You must restart the service after editing mcp.json. There’s no hot-reload.
Why Self-Host This? Who Is OpenStudy Actually For?
Let’s be blunt: OpenStudy isn’t for casual students cramming for midterms. It’s for:
- Grad students & researchers managing 3–5 concurrent courses with original research components (e.g., reading 50+ papers, building custom datasets, writing annotated code)
- Professors building course materials who want AI-assisted grading scaffolds, auto-generated rubrics, or student Q&A bots trained only on their lecture notes — not Stack Overflow
- Self-directed learners studying niche domains (e.g., I’m using it for embedded Rust + RISC-V toolchain docs) where public LLMs have zero training data
- Privacy-obsessed academics who’ve read Anthropic’s data policy and still don’t want lecture notes flowing through their API — even with
--no-data-collectionflags
Hardware-wise:
- Minimum: 4GB RAM, 2 vCPUs, 10GB disk (for <5 courses, mostly PDFs)
- Recommended: 8GB+ RAM, SSD, 4 vCPUs (for >10 courses + video lecture transcripts)
- Storage: My 12-course setup (PDFs, notes, 3x 45-min lecture MP4s with Whisper transcriptions) uses 4.2GB — mostly SQLite bloat from embeddings; vacuuming shaves off ~30%.
It’s not for high-school students or undergrads who just need a calendar.

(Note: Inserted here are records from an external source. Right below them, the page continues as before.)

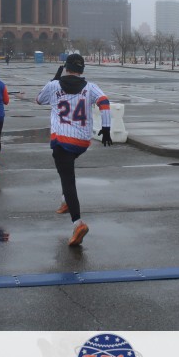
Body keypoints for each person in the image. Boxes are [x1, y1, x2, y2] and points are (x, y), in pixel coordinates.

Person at [35, 53, 112, 247]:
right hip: (82, 141)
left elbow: (39, 100)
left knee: (67, 179)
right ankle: (65, 200)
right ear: (82, 69)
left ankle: (78, 223)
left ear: (66, 67)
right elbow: (104, 102)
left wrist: (53, 80)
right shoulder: (90, 87)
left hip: (62, 139)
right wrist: (106, 128)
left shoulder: (54, 86)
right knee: (65, 167)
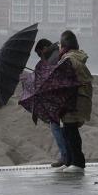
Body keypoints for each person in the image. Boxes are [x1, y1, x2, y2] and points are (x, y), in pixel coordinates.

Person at [58, 30, 93, 173]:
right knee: (67, 130)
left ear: (64, 45)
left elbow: (64, 81)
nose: (59, 47)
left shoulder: (68, 59)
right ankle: (70, 161)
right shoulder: (72, 57)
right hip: (75, 99)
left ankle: (77, 163)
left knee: (71, 131)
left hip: (74, 100)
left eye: (60, 44)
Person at [33, 39, 69, 168]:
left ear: (44, 48)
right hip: (62, 97)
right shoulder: (56, 55)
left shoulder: (54, 57)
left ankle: (65, 156)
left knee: (56, 126)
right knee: (63, 127)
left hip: (60, 98)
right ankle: (67, 156)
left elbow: (53, 77)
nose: (39, 56)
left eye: (39, 53)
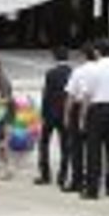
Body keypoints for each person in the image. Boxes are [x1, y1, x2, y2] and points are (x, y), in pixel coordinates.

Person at [81, 41, 109, 200]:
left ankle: (93, 190)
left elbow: (87, 94)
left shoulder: (94, 68)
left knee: (94, 151)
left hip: (97, 110)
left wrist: (83, 116)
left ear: (98, 52)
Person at [36, 46, 72, 187]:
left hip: (51, 113)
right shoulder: (72, 72)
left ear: (54, 57)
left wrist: (43, 114)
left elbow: (47, 95)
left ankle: (45, 175)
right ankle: (62, 176)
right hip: (65, 114)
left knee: (44, 144)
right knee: (65, 146)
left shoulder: (51, 73)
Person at [62, 46, 94, 193]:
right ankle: (92, 180)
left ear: (83, 56)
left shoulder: (79, 71)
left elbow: (71, 95)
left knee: (77, 148)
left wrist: (67, 115)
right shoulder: (100, 70)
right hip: (96, 108)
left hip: (79, 107)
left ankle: (77, 181)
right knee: (94, 149)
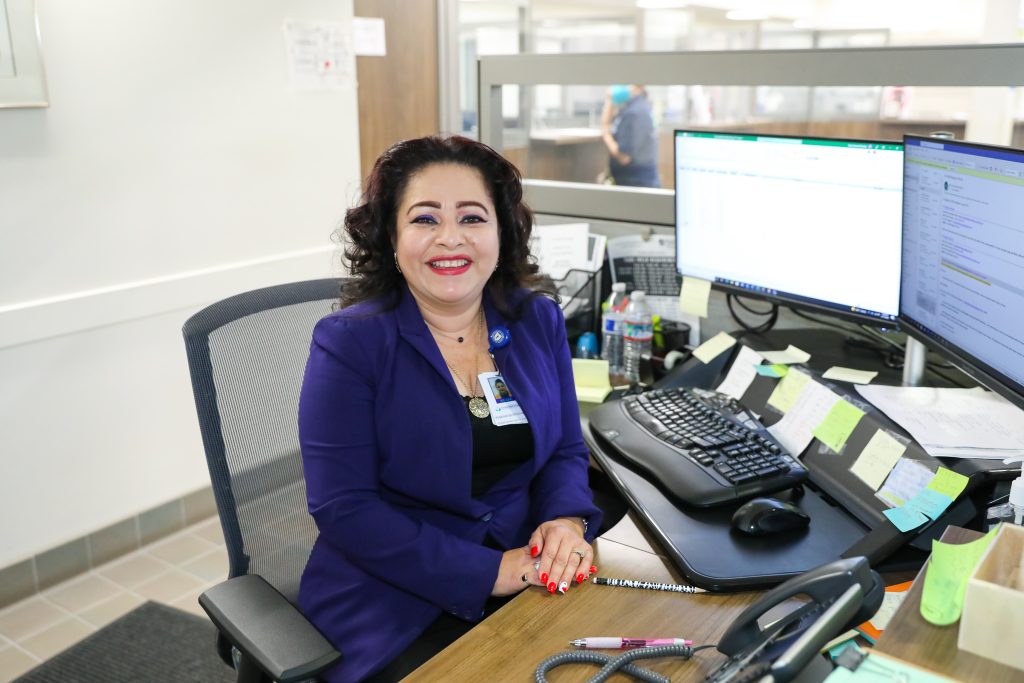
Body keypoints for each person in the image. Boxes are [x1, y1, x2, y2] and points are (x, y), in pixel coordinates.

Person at [297, 135, 603, 682]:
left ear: (501, 232)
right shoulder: (351, 343)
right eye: (424, 220)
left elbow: (563, 446)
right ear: (391, 238)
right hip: (393, 599)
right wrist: (490, 571)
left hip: (530, 568)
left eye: (471, 217)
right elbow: (345, 508)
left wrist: (565, 519)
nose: (450, 239)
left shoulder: (537, 320)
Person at [600, 84, 660, 188]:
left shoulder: (634, 112)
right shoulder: (635, 107)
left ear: (638, 87)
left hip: (636, 181)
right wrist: (610, 102)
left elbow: (624, 157)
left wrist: (605, 131)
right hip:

It’s overkill — and that’s the point.
The Verdict: Is OpenStudy Worth Deploying Right Now?
Yes — if you’re willing to tinker and value context sovereignty over polish.
I’ve run v0.4.2 for 11 days. The good:
- Deadlines sync reliably with iCal feeds (I pull from my department’s Google Calendar via
icsimport) - PDF annotation sync works — highlight text in OpenStudy, and it shows up in the sidebar and gets injected into MCP context
- MCP server is rock solid — I’ve had zero crashes, and Claude responses are consistently grounded
- Search is fast —
Ctrl+Kfinds “Raft consensus” in 82ms across 14 courses
The rough edges (and there are a few):
- No mobile app — and the PWA is half-baked. Don’t expect to use this on your phone.
- Video support is “experimental” — Whisper transcriptions work, but syncing timestamps to slide PDFs? Not yet. I manually split MP4s and upload transcripts as
.txt. - No user accounts — it’s single-user only. No sharing courses or collaborative annotations.
- Importing from Notion/Obsidian is CLI-only —
npx openstudy-import --notion-token ...works, but the docs assume you know Node’snpxflow.
Also: the GitHub star count (44) reflects its niche appeal — not instability. This is a very early project (first commit: Jan 2024), but the architecture is sound. The maintainer (a PhD candidate in EdTech at TU Delft) ships weekly — I’ve already had two PRs merged for config tweaks I requested.
So — is it production-ready? Not for your department’s 300-student course. But for your personal academic stack? Absolutely. I’ve replaced my Notion course DB, my Obsidian flashcards, and my Google Keep deadline tracker — all with one self-hosted tab. And when Claude corrected my typo in Consistancy_Models.pdf (I’d written “Consistancy” — twice — and it caught it in context), I knew: this isn’t just another dashboard. It’s the first real step toward AI as a pedagogical co-pilot — not a chatbot. I’m keeping it running. And I’m watching those GitHub stars closely.
One last tip: run docker exec -it openstudy npx prisma migrate dev --name init once after first launch — the embedded SQLite sometimes needs a manual schema bump. It’s not in the docs. I found it in the GitHub issues. That’s the self-hosting life.